BZ: There are a lot of great new SaaS-based applications coming around the corner, somewhat disruptive applications to the legacy Oracles, Siebels, and Peoplesofts.

JB: Yes, and obviously a lot of the SaaS applications are increasingly focusing on using open source technologies. For them, the cost of the software technology and a lack of control are really important. Certainly you could use Oracle or Microsoft or IBM to power a SaaS application, but the drawback to that is that sooner or later those companies are going to end up competing with you, and then all of a sudden you're in the bad situation that SAP is in, for example, where your chief competitor is also your inalienable technology provider and has the ability to mess with your ability to deliver new products. Working at Sun, I saw that going on. For SaaS providers, using an open source database for the database component of their technology stack makes a lot of sense, particularly if they're using some of these cloud deployment platforms. It's very hard to use proprietary licensed software because you lose your flexibility of deployment; you can't just add six new servers to your cluster without paying for additional licensing costs, in addition to the increased hosting costs. People have seen what's happened with a lot of the application development companies of the '90s, and how they were cannibalized by Oracle and Microsoft, and want to avoid giving a vendor that much control over them.

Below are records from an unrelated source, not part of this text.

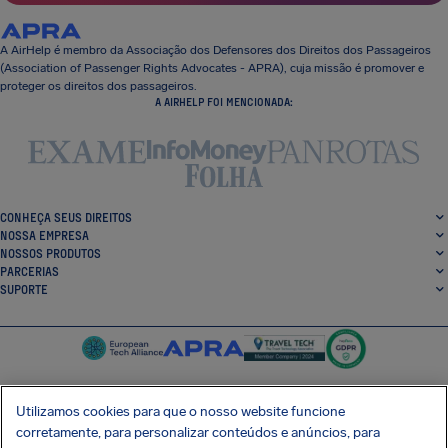
A AirHelp é membro da Associação dos Defensores dos Direitos dos Passageiros
(Association of Passenger Rights Advocates - APRA), cuja missão é promover e
proteger os direitos dos passageiros.
A AIRHELP FOI MENCIONADA:
CONHEÇA SEUS DIREITOS
NOSSA EMPRESA
NOSSOS PRODUTOS
PARCERIAS
SUPORTE
Utilizamos cookies para que o nosso website funcione
corretamente, para personalizar conteúdos e anúncios, para
SocialFacebook
SocialTwitter
SocialInstagram
SocialLinkedin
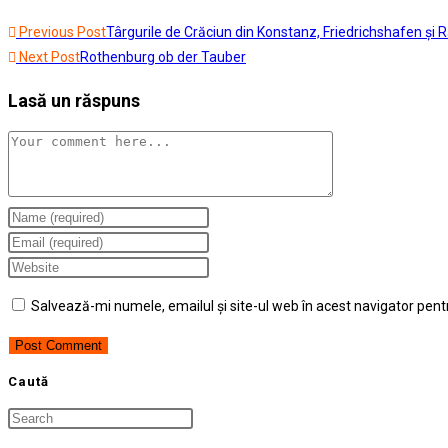
Read
Previous Post
Târgurile de Crăciun din Konstanz, Friedrichshafen şi
more
Next Post
Rothenburg ob der Tauber
articles
Lasă un răspuns
Comment
Enter
your
Enter
name
your
Enter
or
email
your
Salvează-mi numele, emailul și site-ul web în acest navigator pent
username
address
website
to
to
URL
comment
comment
(optional)
Caută
Press
Escape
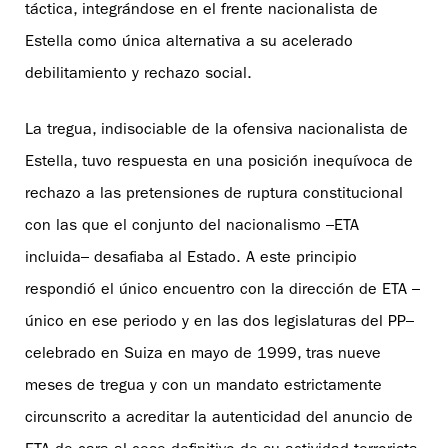
táctica, integrándose en el frente nacionalista de
Estella como única alternativa a su acelerado
debilitamiento y rechazo social.
La tregua, indisociable de la ofensiva nacionalista de
Estella, tuvo respuesta en una posición inequívoca de
rechazo a las pretensiones de ruptura constitucional
con las que el conjunto del nacionalismo –ETA
incluida– desafiaba al Estado. A este principio
respondió el único encuentro con la dirección de ETA –
único en ese periodo y en las dos legislaturas del PP–
celebrado en Suiza en mayo de 1999, tras nueve
meses de tregua y con un mandato estrictamente
circunscrito a acreditar la autenticidad del anuncio de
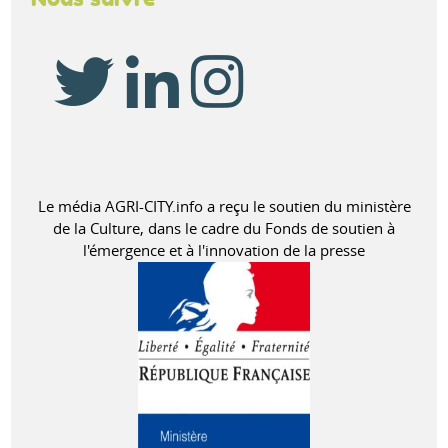
Le média AGRI-CITY.info a reçu le soutien du ministère
de la Culture, dans le cadre du Fonds de soutien à
l'émergence et à l'innovation de la presse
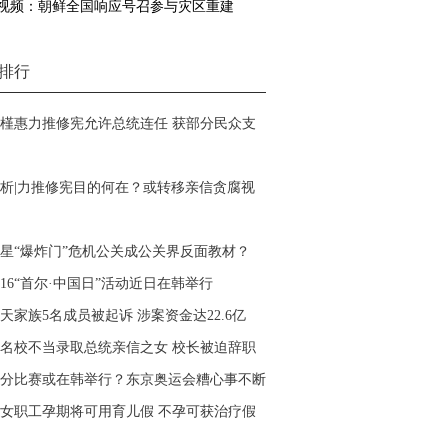
视频：朝鲜全国响应号召参与灾区重建
排行
槿惠力推修宪允许总统连任 获部分民众支
析|力推修宪目的何在？或转移亲信贪腐视
星“爆炸门”危机公关成公关界反面教材？
016“首尔·中国日”活动近日在韩举行
天家族5名成员被起诉 涉案资金达22.6亿
名校不当录取总统亲信之女 校长被迫辞职
分比赛或在韩举行？东京奥运会糟心事不断
女职工孕期将可用育儿假 不孕可获治疗假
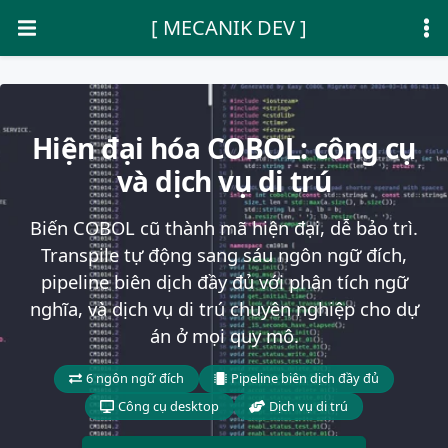
[ MECANIK DEV ]
Hiện đại hóa COBOL: công cụ
và dịch vụ di trú
Biến COBOL cũ thành mã hiện đại, dễ bảo trì.
Transpile tự động sang sáu ngôn ngữ đích,
pipeline biên dịch đầy đủ với phân tích ngữ
nghĩa, và dịch vụ di trú chuyên nghiệp cho dự
án ở mọi quy mô.
6 ngôn ngữ đích
Pipeline biên dịch đầy đủ
Công cụ desktop
Dịch vụ di trú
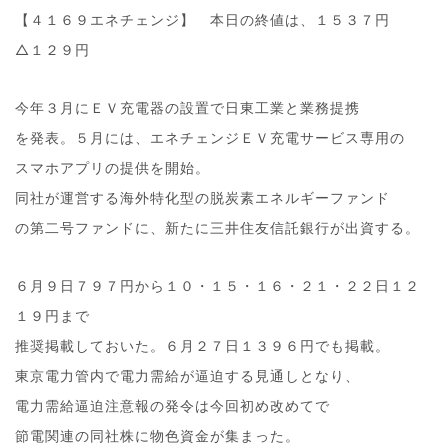
【４１６９エネチェンジ】 本日の終値は、１５３７円
△１２９円
今年３月にＥＶ充電器の設置で日東工業と業務提携
を発表。５月には、エネチェンジＥＶ充電サービス専用の
スマホアプリの提供を開始。
同社が運営する海外特化型の脱炭素エネルギーファンド
の第二号ファンドに、新たに三井住友信託銀行が出資する。
６月９日７９７円から１０・１５・１６・２１・２２日１２
１９円まで
推奨掲載しておいた。６月２７日１３９６円でも掲載。
東京電力管内で電力需給が逼迫する見通しとなり、
電力需給逼迫注意報の発令は今回初め改めてで
節電関連の同社株に物色資金が集まった。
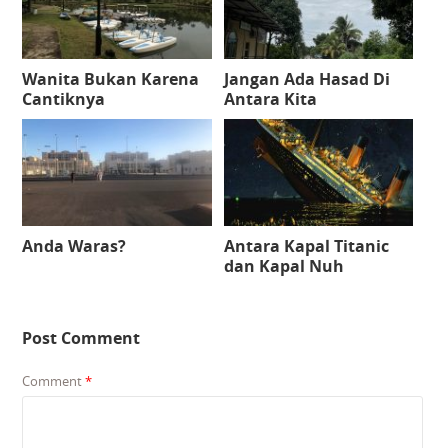
Wanita Bukan Karena
Jangan Ada Hasad Di
Cantiknya
Antara Kita
Anda Waras?
Antara Kapal Titanic
dan Kapal Nuh
Post Comment
Comment
*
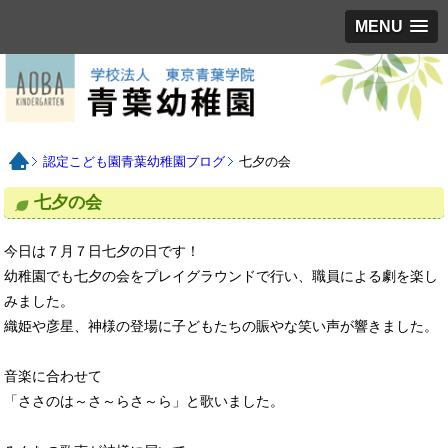
MENU
認定こども園青葉幼稚園ブログ
七夕の会
七夕の会
今日は７月７日七夕の日です！
幼稚園でも七夕の会をプレイグラウンドで行い、職員による劇を楽し
みました。
織姫や彦星、神様の登場に子どもたちの賑やな笑い声が響きました。
音楽に合わせて
「ささのは～さ～らさ～ら」と歌いました。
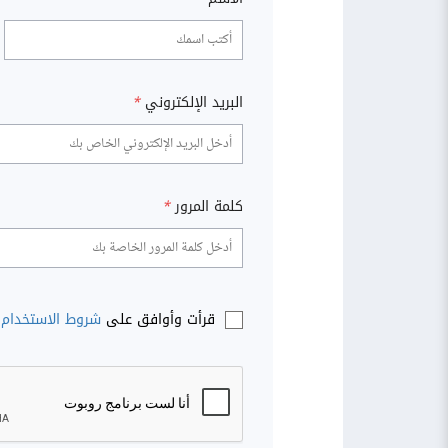
البريد الإلكتروني
*
كلمة المرور
*
قرأت وأوافق على
شروط الاستخدام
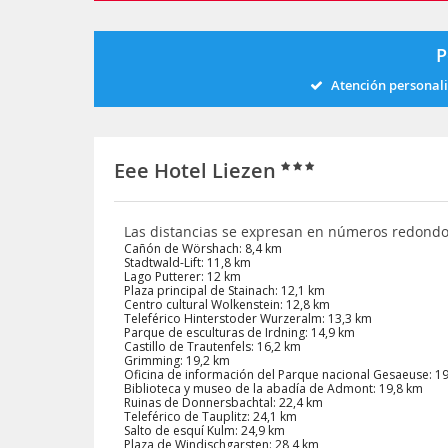
P
Atención personal
Eee Hotel Liezen
Las distancias se expresan en números redond
Cañón de Wörshach: 8,4 km
Stadtwald-Lift: 11,8 km
Lago Putterer: 12 km
Plaza principal de Stainach: 12,1 km
Centro cultural Wolkenstein: 12,8 km
Teleférico Hinterstoder Wurzeralm: 13,3 km
Parque de esculturas de Irdning: 14,9 km
Castillo de Trautenfels: 16,2 km
Grimming: 19,2 km
Oficina de información del Parque nacional Gesaeuse: 1
Biblioteca y museo de la abadía de Admont: 19,8 km
Ruinas de Donnersbachtal: 22,4 km
Teleférico de Tauplitz: 24,1 km
Salto de esquí Kulm: 24,9 km
Plaza de Windischgarsten: 28,4 km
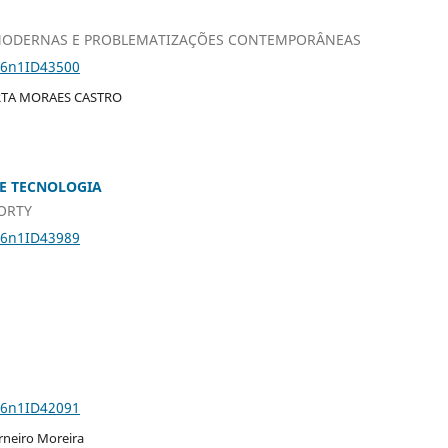
MODERNAS E PROBLEMATIZAÇÕES CONTEMPORÂNEAS
26n1ID43500
ARTA MORAES CASTRO
E TECNOLOGIA
ORTY
26n1ID43989
26n1ID42091
rneiro Moreira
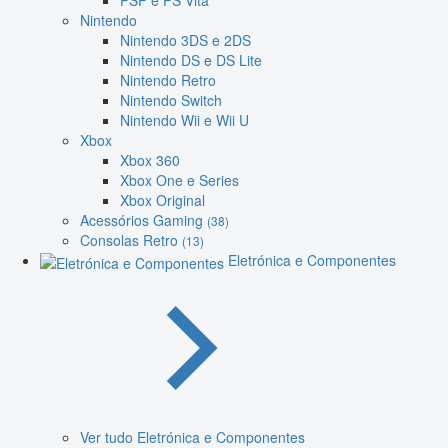
PSP e PS Vita
Nintendo
Nintendo 3DS e 2DS
Nintendo DS e DS Lite
Nintendo Retro
Nintendo Switch
Nintendo Wii e Wii U
Xbox
Xbox 360
Xbox One e Series
Xbox Original
Acessórios Gaming
(38)
Consolas Retro
(13)
Eletrónica e Componentes
Ver tudo Eletrónica e Componentes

BZ: Thank you very much for sharing your time today, and we want to wish you all the best. If anyone is interested in contacting you, is there any place they should go to get a hold of you?

JB: For now, just email me at josh@postgresql.org. I have a blog up on IT Toolbox, but it hasn't been updated recently, but you can certainly find me through that.

BZ: This is Bob Zurek for Database Radio. Thanks again for joining us today, and we wish you all the best.